(PROMPT)
Copy out all lines from the material that contain the string "para".

Start of THE DATA

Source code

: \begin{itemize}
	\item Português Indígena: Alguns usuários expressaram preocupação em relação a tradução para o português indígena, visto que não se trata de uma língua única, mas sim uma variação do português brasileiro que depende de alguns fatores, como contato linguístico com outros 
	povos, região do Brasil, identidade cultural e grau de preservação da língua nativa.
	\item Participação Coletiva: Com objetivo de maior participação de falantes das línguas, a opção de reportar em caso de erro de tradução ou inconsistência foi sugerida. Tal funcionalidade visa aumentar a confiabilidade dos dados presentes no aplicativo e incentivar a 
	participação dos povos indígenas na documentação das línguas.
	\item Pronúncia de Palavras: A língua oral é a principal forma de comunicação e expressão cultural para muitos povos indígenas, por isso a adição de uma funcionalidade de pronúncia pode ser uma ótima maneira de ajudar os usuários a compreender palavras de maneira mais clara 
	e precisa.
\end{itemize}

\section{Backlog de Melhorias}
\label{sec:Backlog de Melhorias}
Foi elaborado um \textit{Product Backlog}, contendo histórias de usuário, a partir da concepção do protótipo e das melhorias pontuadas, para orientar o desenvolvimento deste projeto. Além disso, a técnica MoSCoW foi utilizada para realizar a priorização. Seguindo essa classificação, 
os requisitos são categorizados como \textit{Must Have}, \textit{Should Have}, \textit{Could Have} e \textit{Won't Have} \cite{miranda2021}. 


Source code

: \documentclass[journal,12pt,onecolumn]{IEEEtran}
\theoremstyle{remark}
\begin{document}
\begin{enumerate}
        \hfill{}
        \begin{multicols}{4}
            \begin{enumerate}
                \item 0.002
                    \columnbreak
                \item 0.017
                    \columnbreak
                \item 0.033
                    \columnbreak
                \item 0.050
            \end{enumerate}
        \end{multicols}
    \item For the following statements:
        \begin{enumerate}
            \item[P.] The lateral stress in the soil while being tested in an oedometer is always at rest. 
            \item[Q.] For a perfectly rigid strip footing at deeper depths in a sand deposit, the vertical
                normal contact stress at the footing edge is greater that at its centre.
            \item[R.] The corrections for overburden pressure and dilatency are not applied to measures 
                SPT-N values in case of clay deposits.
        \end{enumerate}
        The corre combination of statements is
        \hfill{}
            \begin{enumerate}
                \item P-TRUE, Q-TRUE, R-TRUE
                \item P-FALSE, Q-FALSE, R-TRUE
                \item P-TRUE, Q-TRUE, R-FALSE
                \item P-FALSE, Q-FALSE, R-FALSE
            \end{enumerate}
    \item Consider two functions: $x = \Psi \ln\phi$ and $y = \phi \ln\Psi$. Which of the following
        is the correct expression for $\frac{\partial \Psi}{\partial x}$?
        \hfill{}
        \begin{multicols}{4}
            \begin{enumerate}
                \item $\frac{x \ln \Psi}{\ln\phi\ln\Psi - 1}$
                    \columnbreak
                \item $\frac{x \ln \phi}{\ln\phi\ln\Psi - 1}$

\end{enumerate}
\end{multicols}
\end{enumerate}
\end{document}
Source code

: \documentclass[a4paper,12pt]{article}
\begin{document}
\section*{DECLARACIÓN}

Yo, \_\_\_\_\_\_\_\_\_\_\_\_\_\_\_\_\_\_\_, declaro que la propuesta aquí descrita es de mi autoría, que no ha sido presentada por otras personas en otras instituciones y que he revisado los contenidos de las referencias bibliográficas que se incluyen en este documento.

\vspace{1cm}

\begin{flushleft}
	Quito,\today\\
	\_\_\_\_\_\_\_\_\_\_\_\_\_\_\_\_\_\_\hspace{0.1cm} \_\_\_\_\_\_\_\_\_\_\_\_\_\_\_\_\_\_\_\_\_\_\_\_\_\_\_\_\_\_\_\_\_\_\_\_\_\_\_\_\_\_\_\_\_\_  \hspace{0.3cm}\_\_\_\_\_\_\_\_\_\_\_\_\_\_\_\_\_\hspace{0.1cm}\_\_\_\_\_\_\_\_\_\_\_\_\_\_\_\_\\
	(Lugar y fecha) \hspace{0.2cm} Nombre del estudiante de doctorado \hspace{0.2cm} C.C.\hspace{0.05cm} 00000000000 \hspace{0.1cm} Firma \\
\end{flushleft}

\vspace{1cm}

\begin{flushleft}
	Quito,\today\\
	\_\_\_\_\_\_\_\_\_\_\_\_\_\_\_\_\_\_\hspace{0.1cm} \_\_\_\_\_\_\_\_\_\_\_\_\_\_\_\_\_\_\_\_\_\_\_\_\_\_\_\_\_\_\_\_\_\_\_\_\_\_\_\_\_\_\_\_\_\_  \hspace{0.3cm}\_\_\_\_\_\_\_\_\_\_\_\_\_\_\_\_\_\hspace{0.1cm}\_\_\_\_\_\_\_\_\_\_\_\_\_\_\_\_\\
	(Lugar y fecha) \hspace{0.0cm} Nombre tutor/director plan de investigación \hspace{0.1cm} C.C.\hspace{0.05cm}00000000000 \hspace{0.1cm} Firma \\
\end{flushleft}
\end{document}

End of THE DATA

(RESPONSE)
	\item Português Indígena: Alguns usuários expressaram preocupação em relação a tradução para o português indígena, visto que não se trata de uma língua única, mas sim uma variação do português brasileiro que depende de alguns fatores, como contato linguístico com outros 
	\item Pronúncia de Palavras: A língua oral é a principal forma de comunicação e expressão cultural para muitos povos indígenas, por isso a adição de uma funcionalidade de pronúncia pode ser uma ótima maneira de ajudar os usuários a compreender palavras de maneira mais clara 
Foi elaborado um \textit{Product Backlog}, contendo histórias de usuário, a partir da concepção do protótipo e das melhorias pontuadas, para orientar o desenvolvimento deste projeto. Além disso, a técnica MoSCoW foi utilizada para realizar a priorização. Seguindo essa classificação, 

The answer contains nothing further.